Time value represents the market’s collective belief that the option will become more profitable before expiration. That $3 reflects the probability and magnitude of the stock moving above $105 further, or the value of waiting to see where the stock lands.
At expiration date, all time value evaporates. The option becomes worth exactly its intrinsic value (or zero if out-of-the-money). This is why owning an option as expiration approaches is risky: you are watching your time value decay to nothing.
The decay pattern: theta
Time value does not decay uniformly. Early in an option’s life, the decay is slow. With 180 days to expiration, the option loses little time value per day. As expiration nears, decay accelerates. With 5 days left, the option loses significant time value daily. With 1 day left, decay is rapid—the time value can halve in a matter of hours.
This decay is measured by theta, the Greek that quantifies daily time value loss. A long option position has negative theta (you lose money from time decay); a short option position has positive theta (you profit from time decay).
Time value and volatility
Higher volatility means bigger expected price moves, which means a higher probability the option will become (or remain) profitable. This drives higher time value.
When implied volatility spikes—during a market crash or political uncertainty—option time value rises sharply, even if the stock itself has not moved. Conversely, when volatility falls in calm markets, time value declines, all else equal.
This is why at-the-money options (which are pure time value) are the most sensitive to volatility changes. The entire option value derives from uncertainty about future movement.
For different option positions
For call option buyers: You pay time value upfront. You profit if the stock moves enough in your direction to overcome time decay. The longer to expiration and the higher the volatility, the more time value you pay.
For put option buyers: Same logic; you pay time value betting the stock will fall enough.
For call option sellers: You pocket the time value premium. Your profit is the time value you collected minus any stock move that erodes your position.
For put option sellers: Same logic; you profit from time decay as long as the stock does not fall hard enough to make you lose on intrinsic value.
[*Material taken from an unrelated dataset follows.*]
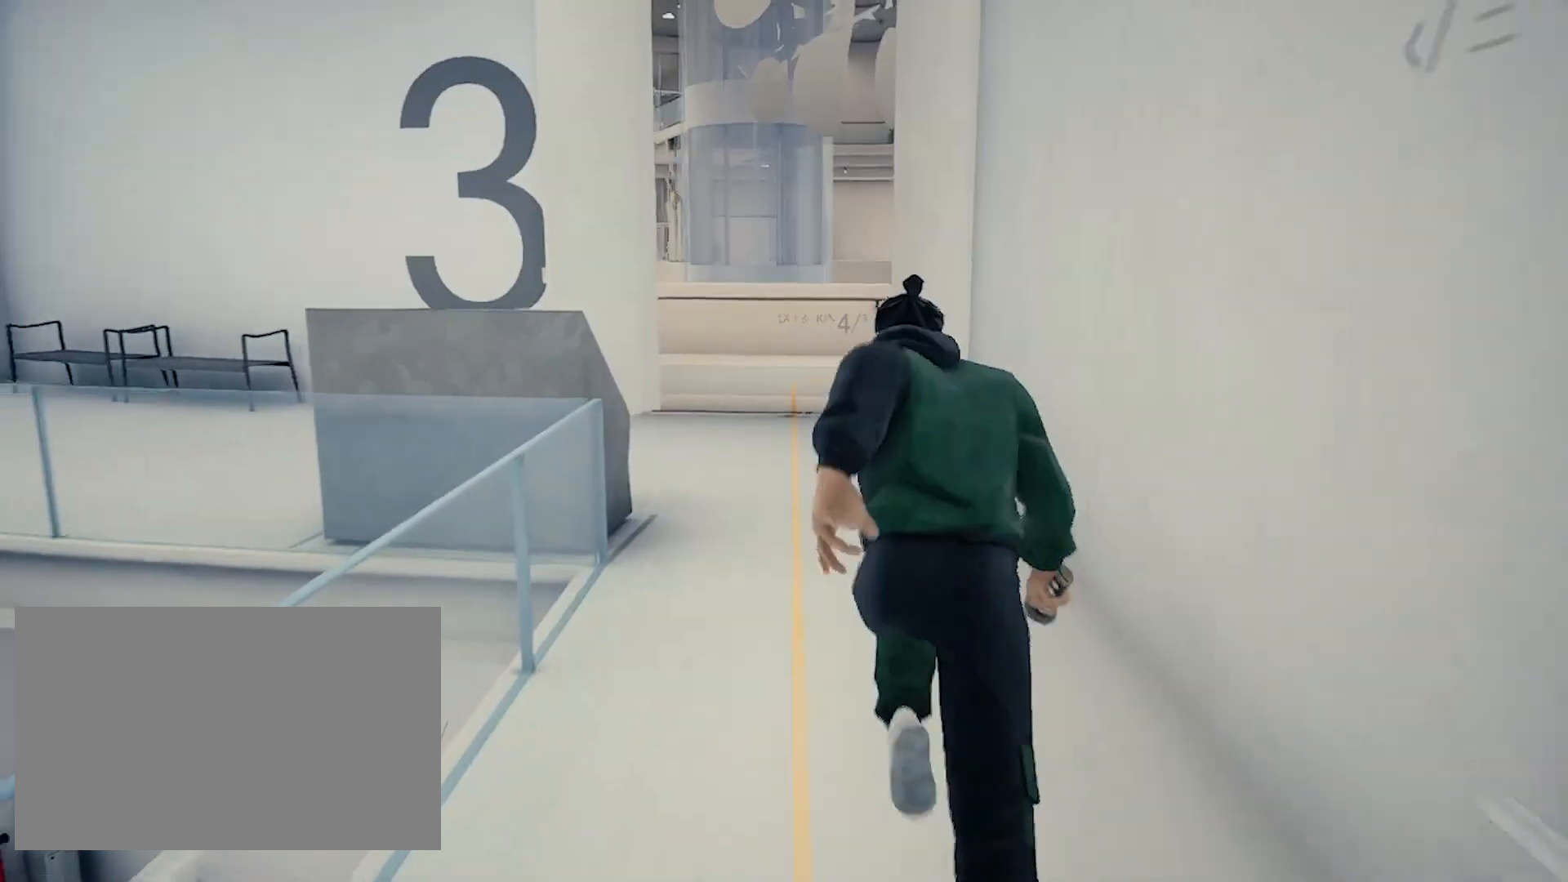
{"keys": ["space", "w"], "mouse": [], "events": []}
Early exit to capture time value
Many option traders do not hold to expiration. Instead, they sell early to capture a portion of the time value before it evaporates. If you buy a call option for $3 and it rises to $4.50 after a few weeks due to volatility or stock movement, you can sell for $4.50 and lock in a $1.50 gain, rather than holding and watching time decay erode your position.
This is especially true for at-the-money and out-of-the-money options, whose entire value is time value. Holding them to expiration usually means watching the premium evaporate to zero.
Time value in strategies
Calendar spreads (or “time spreads”) exploit time decay directly. You sell a short-dated option (which decays fast) and buy a longer-dated option (which decays slowly), profiting from the time decay difference.
Covered calls allow you to profit from time decay on the sold call while maintaining stock ownership upside below the strike.
Strangles and straddles on earnings often exploit the time value expansion and contraction around the event.
Time value vs. intrinsic value behavior
Intrinsic value changes only when the stock price moves relative to the strike. Time value changes continuously with volatility, time to expiration, and interest rates.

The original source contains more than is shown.